Before we define subclinical hypothyroidism, let’s discuss hypothyroidism in general: when the thyroid gland doesn’t produce adequate quantities of thyroid hormones, a condition called hypothyroidism is developed. In most cases iodine deficiency is what leads to the development of this condition, but can also be induced by exposure to Iodine-131 or lithium-based synthetic pills; postpartum thyroiditis and sporadic inheritance are also believed to result in hypothyroidism, while the ingestion of large quantities of iodine can lead to temporary hypothyroidism.
What is subclinical hypothyroidism?
Since hypothyroidism is often asymptomatic, medical specialists have developed certain tests that help them diagnose the condition. In the cases of hypothyroidism, the levels of thyrotropin (TSH) are high, while the triiodothyronine (T3) and thyroxine (T4) levels are low. In the case of subclinical hypothyroidism, the TSH levels are high, but the T3 and T4 levels are normal. In other words, the subclinical hypothyroidism’s patients have thyroid glands that produce adequate amounts of thyroid hormone, but this is due to the pituitary gland working “overtime” in order to aid the normal functioning of the thyroid gland.
What are the symptoms of subclinical hypothyroidism?
In the cases of clinical hypothyroidism the symptoms are often clear and manifest themselves as fatigue, constipation, puffy face, dry skin, weight gain, high cholesterol levels, muscle aches, and others. However, in the case of subclinical hypothyroidism the symptoms are fewer or completely absent.
Subclinical hypothyroidism is diagnosed with the help of laboratory test, which measure the thyrotropin, triiodothyronine, and thyroxine levels; similar home tests also exist and although we don’t have a reason to doubt their accuracy, it is always advisable to get tested in a medical laboratory rather than at home.

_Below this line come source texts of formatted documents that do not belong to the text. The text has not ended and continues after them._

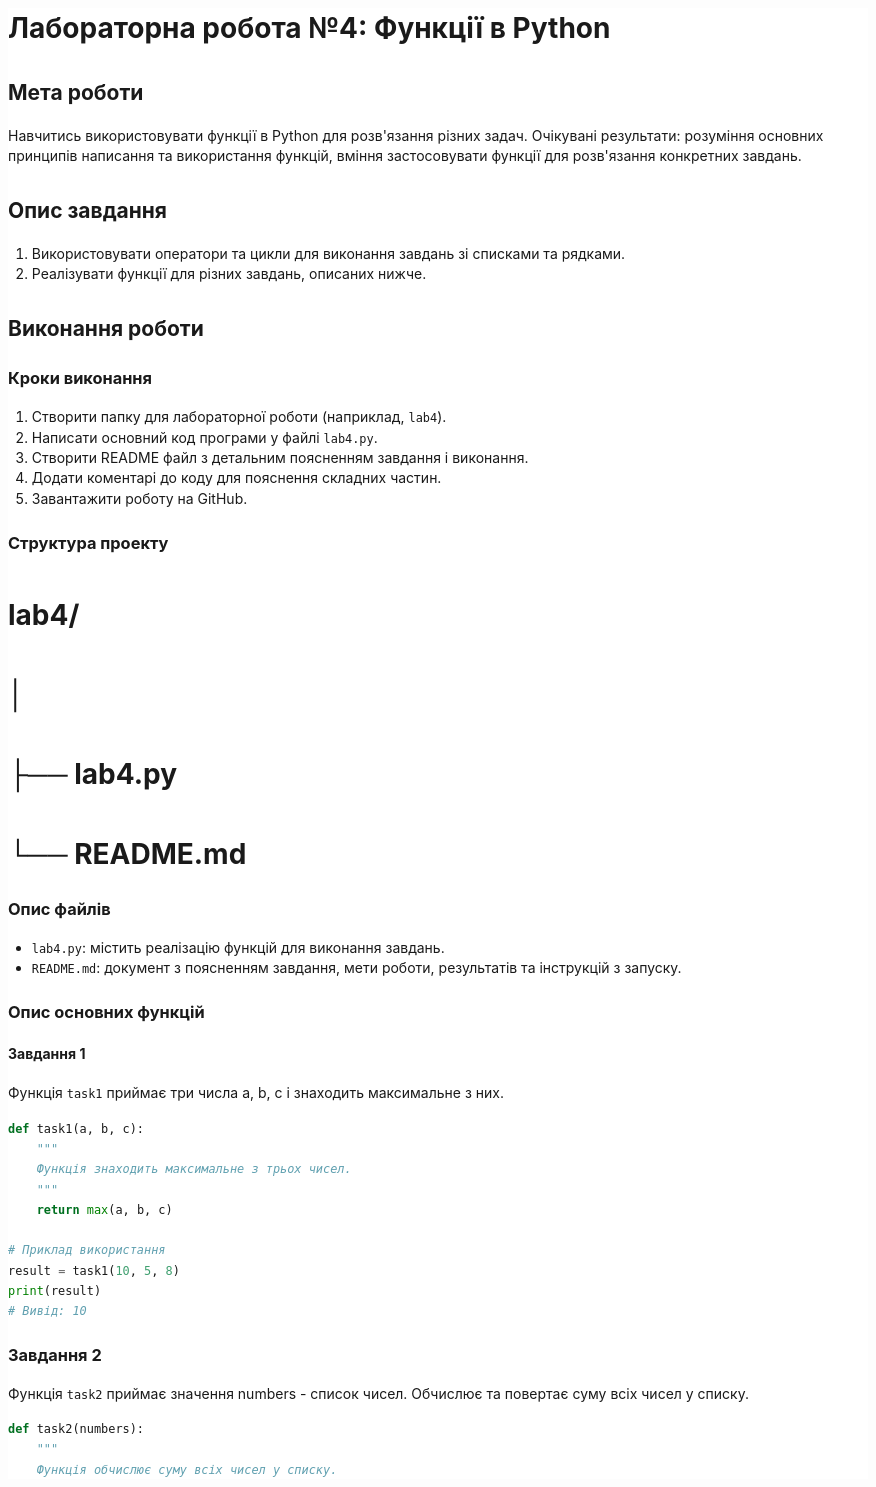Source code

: # Лабораторна робота №4: Функції в Python

## Мета роботи
Навчитись використовувати функції в Python для розв'язання різних задач. Очікувані результати: розуміння основних принципів написання та використання функцій, вміння застосовувати функції для розв'язання конкретних завдань.

## Опис завдання
1. Використовувати оператори та цикли для виконання завдань зі списками та рядками.
2. Реалізувати функції для різних завдань, описаних нижче.

## Виконання роботи
### Кроки виконання
1. Створити папку для лабораторної роботи (наприклад, `lab4`).
2. Написати основний код програми у файлі `lab4.py`.
3. Створити README файл з детальним поясненням завдання і виконання.
4. Додати коментарі до коду для пояснення складних частин.
5. Завантажити роботу на GitHub.

### Структура проекту
# lab4/
# │
# ├── lab4.py
# └── README.md

### Опис файлів
- `lab4.py`: містить реалізацію функцій для виконання завдань.
- `README.md`: документ з поясненням завдання, мети роботи, результатів та інструкцій з запуску.

### Опис основних функцій
#### Завдання 1
Функція `task1` приймає три числа a, b, c і знаходить максимальне з них.
```python
def task1(a, b, c):
    """
    Функція знаходить максимальне з трьох чисел.
    """
    return max(a, b, c)

# Приклад використання
result = task1(10, 5, 8)
print(result)
# Вивід: 10

```
### Завдання 2
Функція `task2` приймає значення numbers - список чисел. Обчислює та повертає суму всіх чисел у списку.
```python
def task2(numbers):
    """
    Функція обчислює суму всіх чисел у списку.
```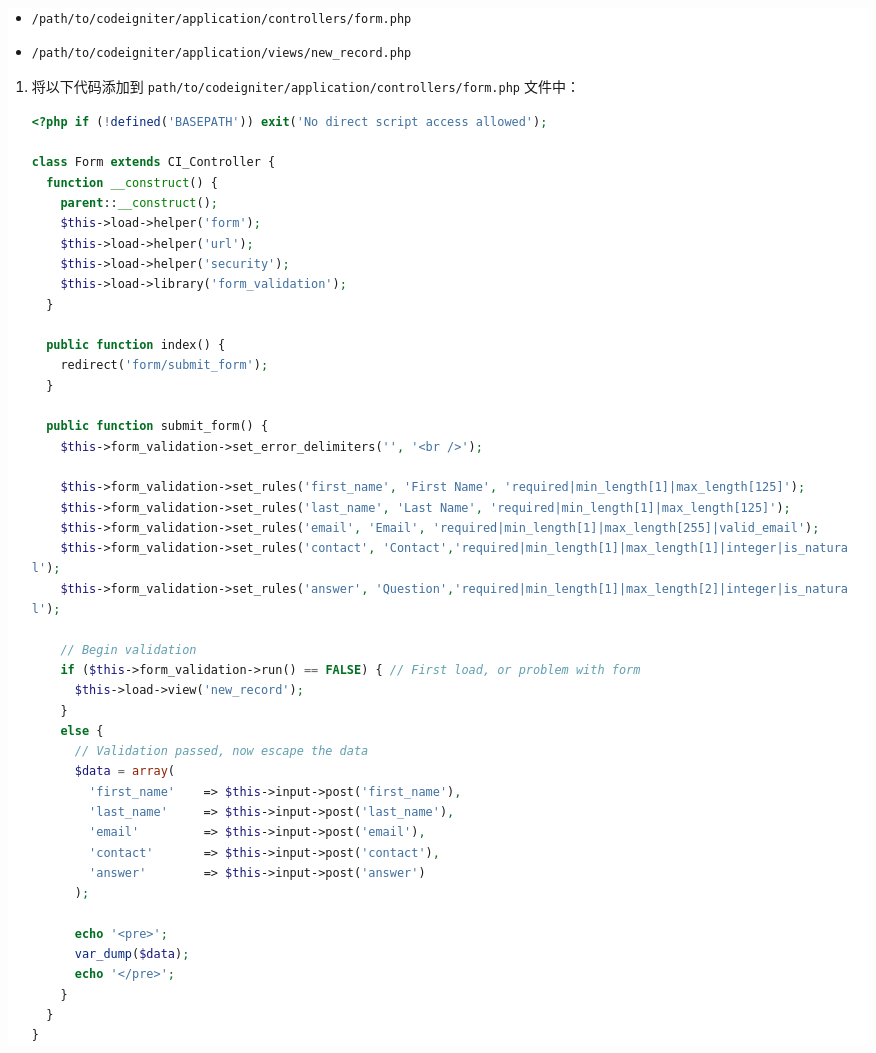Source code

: +   `/path/to/codeigniter/application/controllers/form.php`

+   `/path/to/codeigniter/application/views/new_record.php`

1.  将以下代码添加到 `path/to/codeigniter/application/controllers/form.php` 文件中：

    ```php
    <?php if (!defined('BASEPATH')) exit('No direct script access allowed'); 

    class Form extends CI_Controller { 
      function __construct() { 
        parent::__construct(); 
        $this->load->helper('form'); 
        $this->load->helper('url'); 
        $this->load->helper('security'); 
        $this->load->library('form_validation'); 
      } 

      public function index() { 
        redirect('form/submit_form'); 
      } 

      public function submit_form() { 
        $this->form_validation->set_error_delimiters('', '<br />'); 

        $this->form_validation->set_rules('first_name', 'First Name', 'required|min_length[1]|max_length[125]'); 
        $this->form_validation->set_rules('last_name', 'Last Name', 'required|min_length[1]|max_length[125]'); 
        $this->form_validation->set_rules('email', 'Email', 'required|min_length[1]|max_length[255]|valid_email'); 
        $this->form_validation->set_rules('contact', 'Contact','required|min_length[1]|max_length[1]|integer|is_natural'); 
        $this->form_validation->set_rules('answer', 'Question','required|min_length[1]|max_length[2]|integer|is_natural'); 

        // Begin validation 
        if ($this->form_validation->run() == FALSE) { // First load, or problem with form 
          $this->load->view('new_record'); 
        } 
        else { 
          // Validation passed, now escape the data 
          $data = array( 
            'first_name'    => $this->input->post('first_name'), 
            'last_name'     => $this->input->post('last_name'), 
            'email'         => $this->input->post('email'), 
            'contact'       => $this->input->post('contact'), 
            'answer'        => $this->input->post('answer') 
          ); 

          echo '<pre>'; 
          var_dump($data); 
          echo '</pre>'; 
        }        
      } 
    } 
    ```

In many countries thyroid screening tests are done to pregnant women and studies have confirmed that females that have elevated TSH level, but normal T3 and T4 levels have pregnancies that are complicated by placental abruption and also are two-fold more likely to give pre-term birth. However, the American college of Obstetricians and Gynecologists does not recommend subclinical hypothyroidism treatment during pregnancy.
And when it comes to treatments, the doctors are divided and the debates are ongoing – some doctors claim that subclinical hypothyroidism patients should be only monitored and treated when and if the subclinical hypothyroidism progresses to clinical hypothyroidism; other medical professionals start treating these patients as soon as they are diagnosed with the same methods and medication that they use to treat patients suffering from clinical hypothyroidism. The main reason for treating or monitoring subclinical hypothyroidism is the fact that there is great chance that it can get transformed in clinical hypothyroidism and cause even further complications like increased risk of cardiovascular disease and hyperlipidemia.
If you experience sudden and unexplained weight gain, fatigue, depression, muscle cramps, joint pain, and other similar signs and symptoms, you might be suffering from hypothyroidism – consult with your health care provider and follow his or her recommendations. Once you are properly diagnosed, you will be subjected to treatments that are usually very effective, safe, and will help you manage your condition.